Standards for eProcurement and eBonding
In 2004, a coalition of organizations involved in the procurement and bonding processes of public projects established a set of common principles to address the use and impact of electronic methodologies. Associated Builders and Contractors, Associated General Contractors of America, American Road & Transportation Builders Association, American Subcontractors Association, Construction Management Association of America, The Surety & Fidelity Association of America (SFAA) and National Association of Surety Bond Producers developed a document to assist public owners in implementing electronic procurement.
The stakeholders acknowledge that the advent of eProcurement and eBonding offers unprecedented opportunities to reduce processing costs, enhance transparency and increase efficiency for all parties. Such electronic methodologies, however, must be open, interoperable and have adequate security and privacy safeguards to preserve the integrity of a competitive procurement environment. At a minimum, electronic procurement/bond processes should reduce confusion and allow access to all qualified bidders.
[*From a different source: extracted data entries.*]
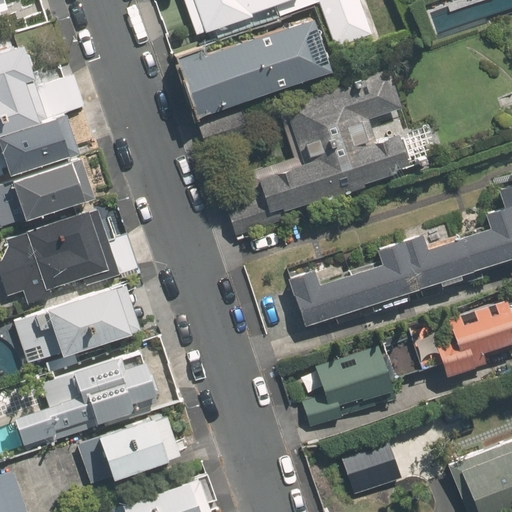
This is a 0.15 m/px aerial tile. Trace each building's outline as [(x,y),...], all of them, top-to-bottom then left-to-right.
[(0,0),(0,24),(11,21),(4,0),(0,0)] [(182,0),(194,33),(291,0),(319,0),(333,39),(373,25),(364,0),(182,0)] [(307,18),(175,64),(193,116),(325,71),(307,18)] [(0,129),(84,97),(74,70),(27,88),(9,42),(0,45),(0,129)] [(249,185),(252,194),(223,204),(233,233),(277,218),(274,212),(399,169),(388,138),(370,144),(362,121),(396,109),(383,70),(277,106),(290,146),(298,168),(249,185)] [(245,137),(235,111),(198,124),(207,150),(245,137)] [(59,114),(0,133),(0,178),(52,161),(70,155),(73,154),(59,114)] [(52,161),(0,178),(0,227),(85,200),(70,155),(52,161)] [(414,235),(368,251),(374,268),(310,290),(304,272),(279,280),(294,322),(319,314),(511,247),(511,244),(511,240),(511,239),(511,172),(504,175),(507,184),(493,189),(496,197),(499,208),(479,215),(484,230),(419,252),(414,235)] [(93,212),(0,243),(0,288),(2,295),(16,290),(21,307),(114,274),(93,212)] [(117,282),(7,319),(23,366),(132,328),(117,282)] [(492,299),(439,318),(447,341),(433,346),(443,376),(469,367),(466,357),(508,343),(492,299)] [(321,394),(297,402),(304,423),(328,415),(335,413),(389,394),(372,345),(311,366),(321,394)] [(17,452),(157,401),(140,355),(110,366),(107,357),(34,384),(42,406),(6,420),(17,452)] [(70,443),(80,470),(92,465),(98,483),(167,458),(152,414),(70,443)] [(511,434),(448,460),(469,511),(502,511),(511,508),(511,434)] [(21,511),(7,470),(0,472),(0,511),(21,511)] [(201,511),(189,477),(94,511),(201,511)]
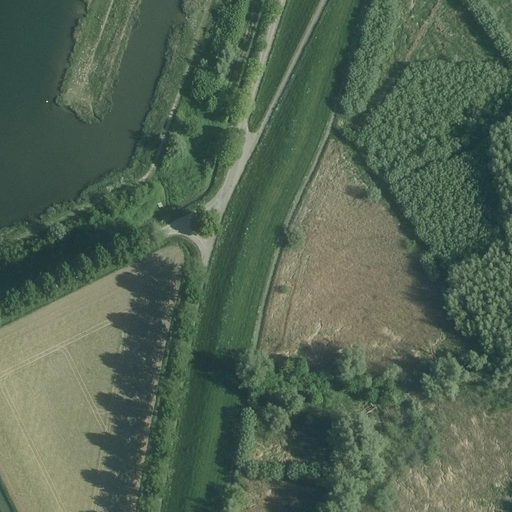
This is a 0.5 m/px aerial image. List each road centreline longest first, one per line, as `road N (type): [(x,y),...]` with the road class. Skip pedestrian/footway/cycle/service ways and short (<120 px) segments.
road 1 (unclassified): [(157,511),(208,257)]
road 2 (unclassified): [(228,182),(324,0)]
road 3 (unclassified): [(0,311),(175,227)]
road 4 (unclassified): [(228,182),(282,0)]
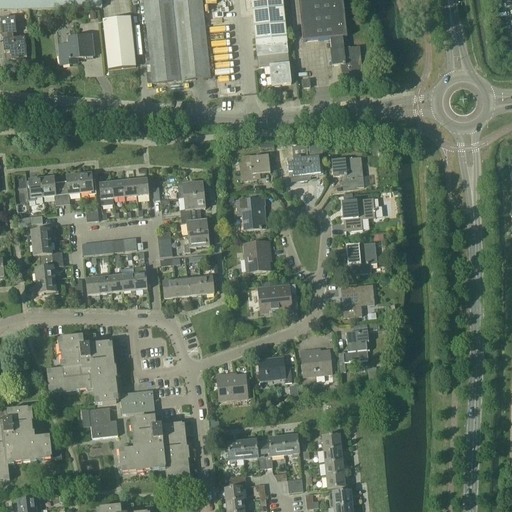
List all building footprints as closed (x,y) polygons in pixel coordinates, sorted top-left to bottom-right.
[(0,0),(0,11),(101,10),(100,0),(0,0)] [(209,80),(200,0),(186,0),(143,5),(152,86),(209,80)] [(287,56),(281,0),(250,0),(256,59),(287,56)] [(342,39),(346,39),(342,0),(297,0),(302,43),(329,41),(342,39)] [(26,59),(24,40),(16,41),(14,19),(0,20),(0,23),(3,50),(9,49),(10,61),(26,59)] [(129,20),(102,23),(107,72),(135,69),(131,34),(129,20)] [(93,58),(91,38),(67,40),(68,47),(58,48),(60,67),(71,66),(70,61),(93,58)] [(362,78),(359,48),(343,50),(342,39),(329,41),(330,51),(329,51),(331,67),(343,66),(344,80),(362,78)] [(290,86),(287,56),(256,59),(257,70),(269,68),(271,88),(290,86)] [(320,176),(318,159),(301,160),(300,158),(293,159),(293,157),(287,158),(288,174),(292,174),(293,183),(299,182),(299,184),(306,183),(306,177),(320,176)] [(269,174),(268,158),(250,159),(250,158),(241,158),(242,171),(240,171),(241,183),(256,182),(256,175),(269,174)] [(364,190),(360,160),(331,163),(333,180),(344,178),(346,192),(364,190)] [(80,196),(88,195),(88,196),(96,196),(94,181),(92,182),(91,175),(78,176),(80,196)] [(80,196),(78,176),(65,177),(66,184),(60,184),(62,207),(69,206),(68,197),(80,196)] [(60,184),(54,185),(54,179),(41,180),(43,200),(54,198),(55,208),(62,207),(60,184)] [(28,189),(26,189),(27,203),(35,203),(35,200),(43,200),(41,180),(27,181),(28,189)] [(148,197),(147,181),(134,182),(136,199),(148,197)] [(136,199),(134,182),(123,183),(124,200),(136,199)] [(124,200),(123,183),(110,185),(112,207),(113,207),(112,201),(124,200)] [(112,207),(110,185),(99,186),(101,208),(112,207)] [(203,198),(202,185),(182,187),(183,200),(203,198)] [(199,218),(199,212),(205,211),(203,198),(183,200),(185,212),(179,213),(180,220),(199,218)] [(265,231),(264,219),(263,208),(264,208),(263,201),(236,203),(237,218),(242,217),(243,233),(265,231)] [(374,219),(373,201),(341,204),(344,234),(362,233),(360,220),(374,219)] [(42,226),(41,218),(29,220),(30,227),(42,226)] [(207,236),(206,223),(200,223),(199,218),(180,220),(181,226),(186,226),(187,238),(207,236)] [(51,244),(50,236),(51,235),(51,228),(39,229),(39,231),(29,232),(31,246),(51,244)] [(209,249),(207,236),(187,238),(188,246),(183,247),(184,255),(190,255),(189,251),(209,249)] [(62,262),(61,254),(52,255),(51,244),(31,246),(32,259),(38,258),(39,264),(62,262)] [(271,264),(269,245),(243,247),(246,276),(270,273),(269,264),(271,264)] [(346,249),(347,259),(345,259),(347,278),(371,276),(370,267),(377,266),(375,245),(346,249)] [(55,282),(53,269),(63,268),(62,262),(39,264),(40,269),(33,270),(35,284),(55,282)] [(146,292),(144,270),(132,271),(133,277),(132,277),(134,293),(146,292)] [(110,295),(108,275),(97,277),(97,280),(98,296),(110,295)] [(109,279),(109,275),(108,275),(110,295),(122,294),(121,278),(109,279)] [(132,277),(121,278),(122,294),(130,293),(130,295),(134,295),(134,293),(132,277)] [(213,296),(211,279),(199,280),(201,297),(213,296)] [(98,296),(97,280),(85,282),(86,298),(98,296)] [(201,297),(199,280),(186,282),(188,299),(201,297)] [(35,284),(36,296),(43,296),(43,297),(58,296),(57,288),(56,289),(55,282),(35,284)] [(188,299),(186,282),(174,283),(176,300),(188,299)] [(176,300),(174,283),(162,284),(163,301),(176,300)] [(289,297),(288,288),(258,291),(261,317),(287,314),(285,298),(289,297)] [(374,305),(372,288),(340,291),(343,321),(361,319),(360,307),(374,305)] [(369,353),(367,334),(346,336),(347,355),(343,356),(337,356),(339,375),(345,374),(344,365),(368,363),(367,353),(369,353)] [(61,348),(63,370),(46,372),(48,393),(55,392),(55,394),(92,390),(94,407),(115,405),(115,398),(115,397),(111,351),(110,352),(109,345),(93,346),(92,337),(61,340),(62,348),(61,348)] [(331,377),(329,353),(320,355),(320,352),(300,354),(302,380),(331,377)] [(291,385),(290,369),(284,370),(283,360),(269,362),(270,364),(258,366),(260,384),(284,381),(285,386),(291,385)] [(218,404),(247,401),(245,377),(235,378),(235,376),(216,378),(218,404)] [(154,413),(152,394),(119,397),(121,417),(154,413)] [(51,460),(49,438),(31,440),(29,417),(28,417),(27,410),(0,413),(0,483),(9,483),(7,465),(44,461),(44,460),(51,460)] [(117,438),(116,423),(110,424),(108,410),(88,413),(91,441),(117,438)] [(188,478),(183,431),(182,431),(181,425),(162,427),(161,418),(133,421),(134,428),(133,428),(135,450),(118,452),(120,474),(127,473),(127,474),(165,470),(166,488),(188,485),(187,478),(188,478)] [(340,451),(339,437),(321,439),(323,452),(340,451)] [(298,459),(296,438),(293,439),(293,438),(282,439),(284,458),(292,457),(292,460),(298,459)] [(284,458),(282,439),(270,440),(270,441),(268,441),(268,447),(262,447),(265,471),(272,471),(270,459),(284,458)] [(262,447),(256,448),(255,443),(252,443),(252,442),(241,443),(243,462),(256,461),(258,472),(265,471),(262,447)] [(228,459),(229,466),(235,466),(235,463),(243,462),(241,443),(229,444),(229,445),(227,446),(227,450),(224,451),(223,452),(222,454),(223,457),(224,459),(225,460),(228,459)] [(343,457),(341,456),(340,451),(323,452),(324,465),(342,464),(341,462),(343,461),(343,457)] [(343,476),(342,464),(324,465),(326,478),(343,476)] [(286,483),(286,476),(273,477),(277,484),(286,483)] [(344,490),(343,476),(326,478),(327,491),(344,490)] [(230,480),(220,480),(221,487),(231,487),(245,485),(245,478),(230,480)] [(295,495),(294,482),(287,483),(288,496),(295,495)] [(295,495),(302,494),(301,482),(294,482),(295,495)] [(243,503),(241,489),(223,491),(225,505),(243,503)] [(353,507),(351,496),(350,496),(350,493),(329,495),(329,501),(333,501),(333,509),(353,507)] [(39,501),(17,503),(17,505),(17,511),(39,511),(40,511),(39,501)] [(243,511),(243,503),(225,505),(225,511),(243,511)]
Further, processes should not affect the legal rights and responsibilities of any party: owners, construction managers, contractors, sureties or bond producers. This document serves to establish common parameters for all public owners in the electronic procurement and bonding process.
The Federal Highway Administration helped develop these guidelines and has distributed them to all 50 state DOTs. The eProcurement Bidding/Bonding Guidelines can be found online at
www.nasbp.org/www.surety.org/automation/eprocurementguidelines.html.